Multiemployer pension plans, like other employer plans, have been challenged by two financial crises since 2000. The majority of multiemployer plans are returning to financial health, but a substantial minority face serious funding problems that are exacerbated by unique structural challenges in the multiemployer sector. These challenges include a high ratio of inactive to total participants, high rates of negative cash flow, and inadequate withdrawal penalties so that exiting companies do not cover the costs they leave behind.
The Multiemployer Pension Reform Act (MPRA) of 2014 has not proved to be a cure-all for the multiemployer crisis. As of November 2017, the U.S. Treasury Department has approved four of the 15 benefit-cut requests submitted by these plans. Of the remainder, one application remains under review, five applications have been denied, and five have been withdrawn. So, while the ultimate effectiveness of MPRA still remains to be seen, it is clear that other solutions must also be explored to alleviate the multiemployer burden.
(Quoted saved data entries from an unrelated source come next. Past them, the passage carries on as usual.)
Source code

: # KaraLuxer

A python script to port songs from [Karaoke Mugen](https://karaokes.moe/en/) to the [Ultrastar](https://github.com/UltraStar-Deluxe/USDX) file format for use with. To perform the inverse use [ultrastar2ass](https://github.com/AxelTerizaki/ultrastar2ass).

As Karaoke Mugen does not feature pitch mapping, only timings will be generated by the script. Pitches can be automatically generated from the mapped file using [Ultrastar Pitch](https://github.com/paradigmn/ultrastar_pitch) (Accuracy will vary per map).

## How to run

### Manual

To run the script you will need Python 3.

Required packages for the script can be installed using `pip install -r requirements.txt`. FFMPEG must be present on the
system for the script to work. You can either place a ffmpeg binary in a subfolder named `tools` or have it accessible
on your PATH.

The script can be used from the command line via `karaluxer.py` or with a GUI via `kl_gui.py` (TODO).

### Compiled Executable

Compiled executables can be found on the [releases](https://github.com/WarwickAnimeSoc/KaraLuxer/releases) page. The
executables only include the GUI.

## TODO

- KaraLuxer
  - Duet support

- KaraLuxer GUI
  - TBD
At this stage, the majority of proposed solutions to the multiemployer challenge fall into two categories: alleviating the burden of orphaned members – workers left behind when employers exit – and providing subsidized loans – either through direct government lending or government guarantees on private sector loans. Whatever the ultimate solution, a case can be made for a package that involves contributions from employers (tailored not to sink already fragile plans), from plan participants, and from taxpayers.
Any solution to the multiemployer problem must be comprehensive, helping not only those in serious trouble today but also staving off future problems. Early action might stabilize other plans heading for trouble. One clear warning sign for plans is a negative cash flow rate in excess of negative 10 percent.